- Born: December 23, 1913 Brooklyn, New York
- Died: January 3, 1996 (aged 82) New York City

= Paul Lipson =

American actor (1913–1996)

Paul R. Lipson (December 23, 1913 – January 3, 1996) was an American stage actor.

==Early life==
Lipson was born in Brooklyn, New York, the son of Abraham Lipson and Elizabeth Richtol, and grew up in Pittsfield, Massachusetts. He attended The Ohio State University and served in the Air Force during World War II.

==Stage career==
After his military service, Lipson performed in touring productions, including Dangerous Woman, with ZaSu Pitts and Joan of Lorraine with Diana Barrymore.

At the time of his death, he had played the role of Tevye in Fiddler on the Roof in more performances than any other actor, clocking over 2,000 performances as Zero Mostel's Broadway understudy, and later performing the lead role in his own right. Because he had appeared for some time in a Las Vegas production that played 12 performances a week instead of the eight on Broadway, by the time Fiddler became the longest-running show in 1972, he had appeared in more performances than had played on Broadway. Initially, in the 1964 production of the play, Lipson portrayed bookseller Avram.

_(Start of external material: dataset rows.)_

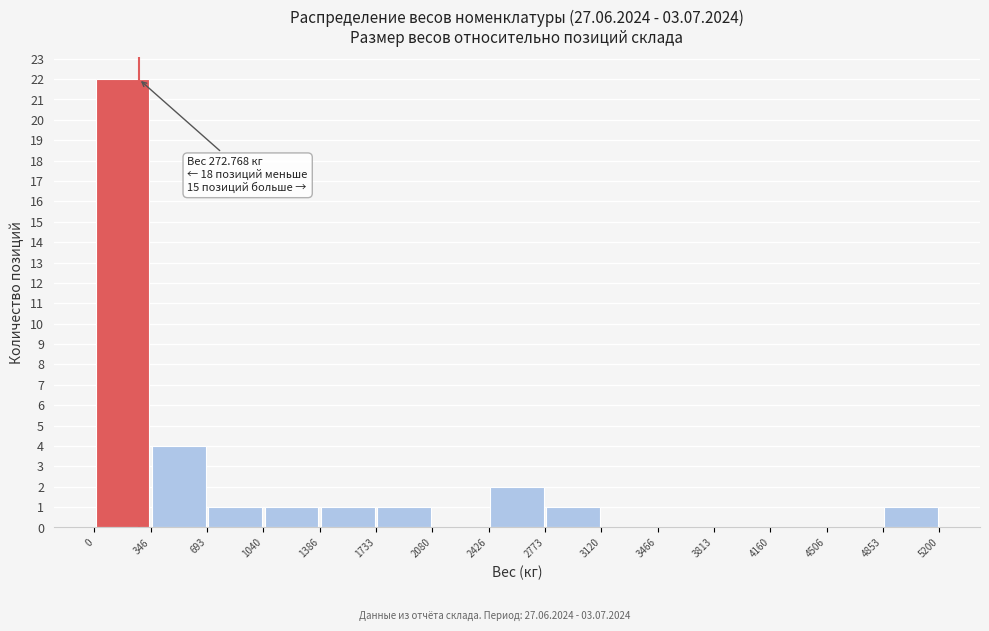

Over which range of the x-axis is the bar tallest?

0 to 346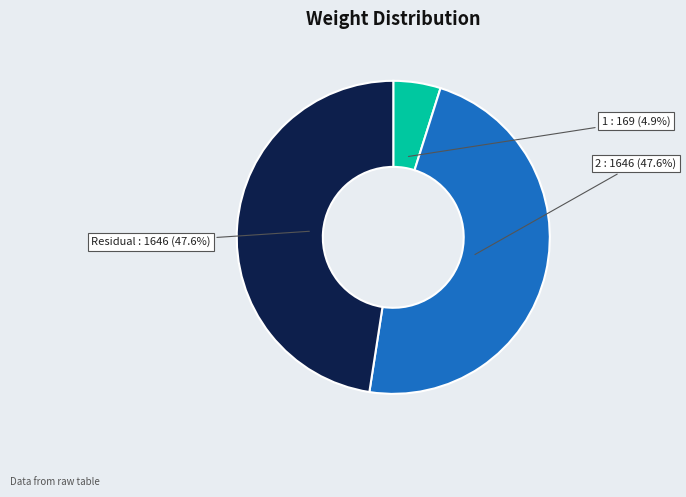

Approximately how many times larger is the value at Residual compared to 2?

1.0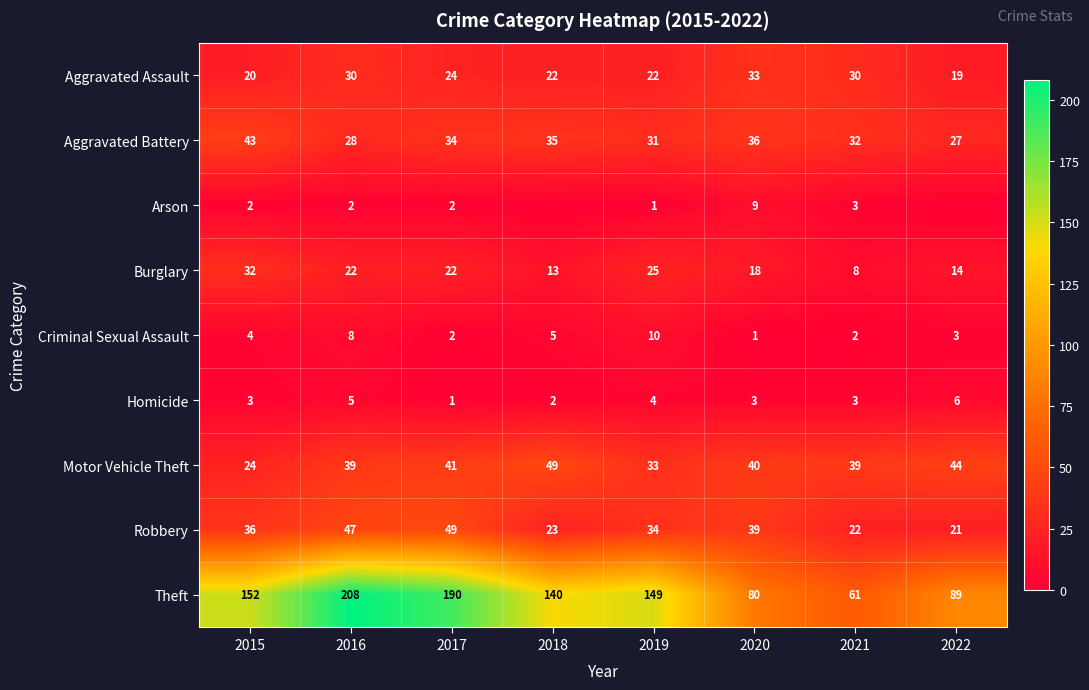

At which category is the sum across all series the highest?

2016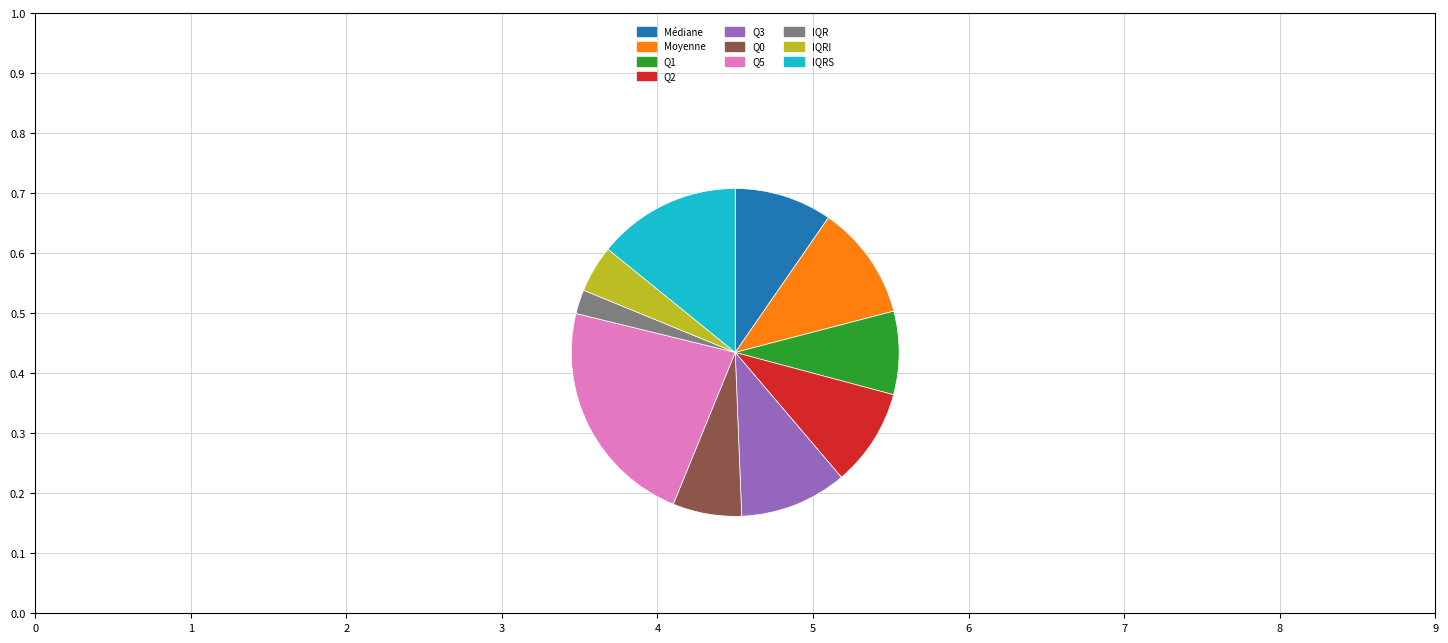

True or false: Q0 accounts for 7% of the total.

True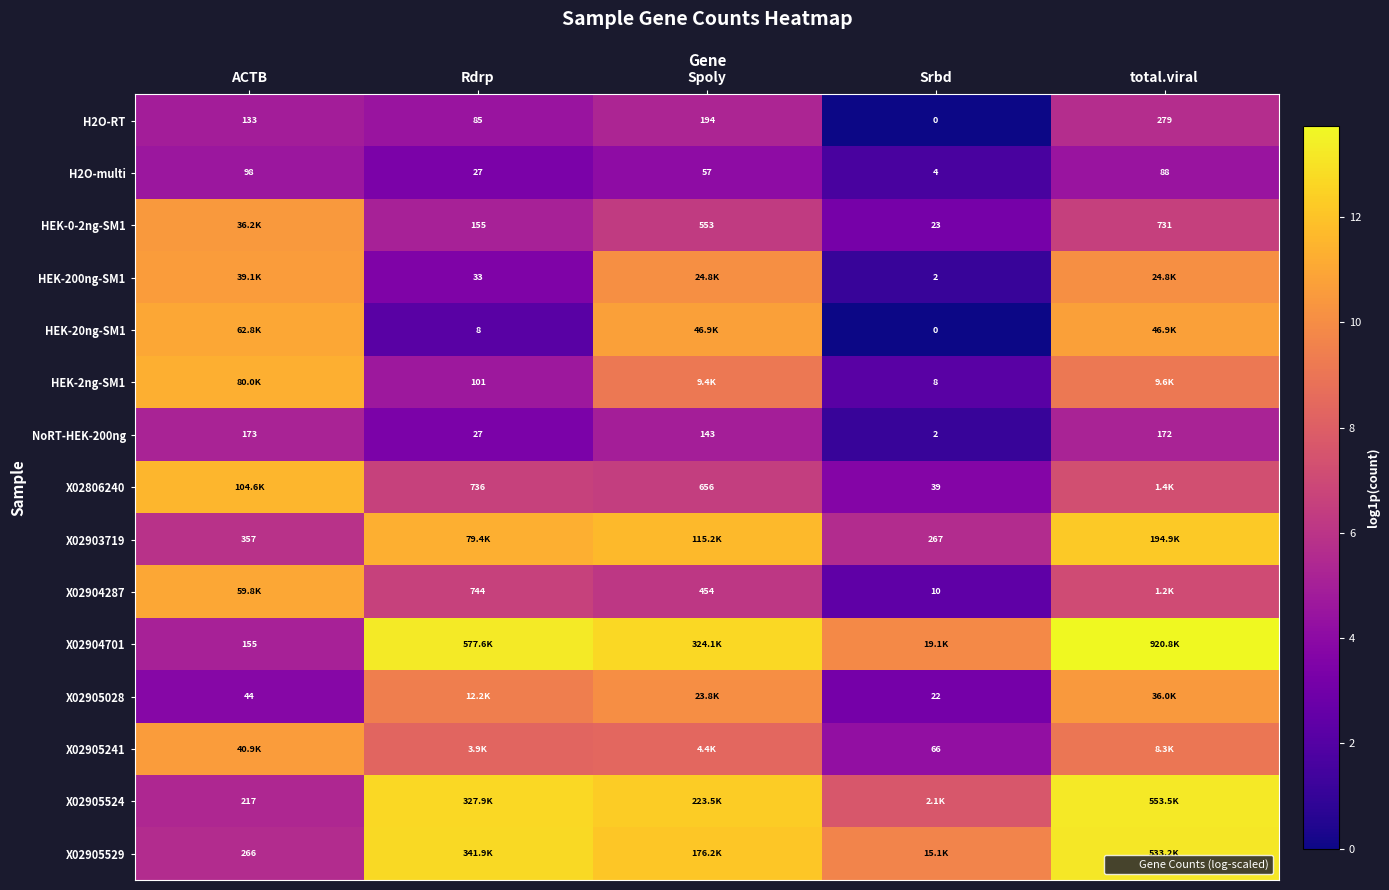

Which category has the highest value in the HEK-2ng-SM1 series?

ACTB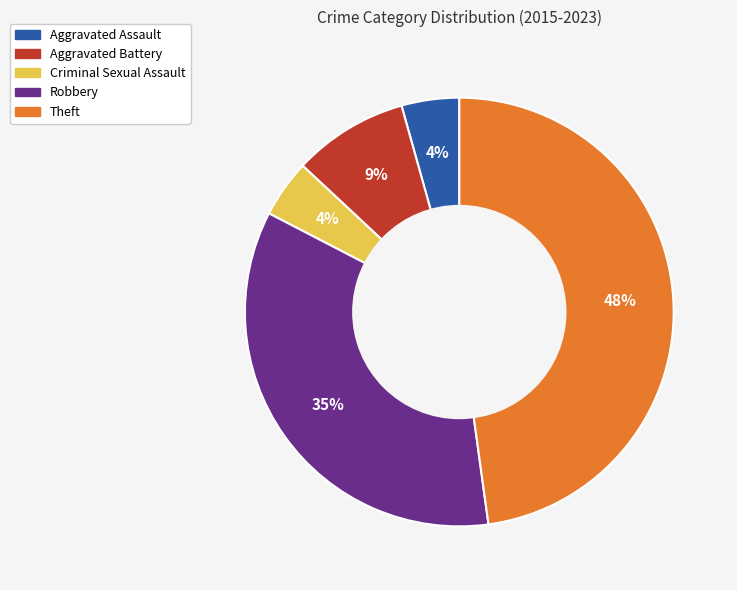

Combined, do Theft and Aggravated Assault account for over 50%?

Yes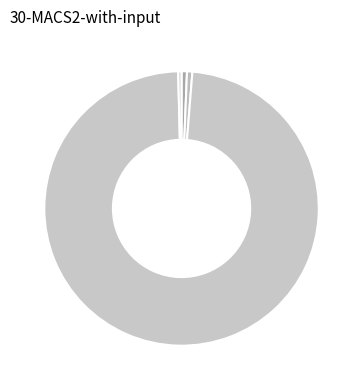

Which category has the biggest portion of the pie?

Training Time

Lipson was on Broadway in "Detective Story," "Remains to Be Seen," "Carnival in Flanders," "I've Got Sixpence," "The Vamp", Fiorello!, and "Bells Are Ringing".

His stage career spanned five decades, from his debut in 1942 in the play Lily of the Valley (credited as "Paul R. Lipson"), through the 1980s. He also made guest appearances on several television shows in the 1950s and 1960s.

==Death==
Lipson died in New York City on January 3, 1996, aged 82.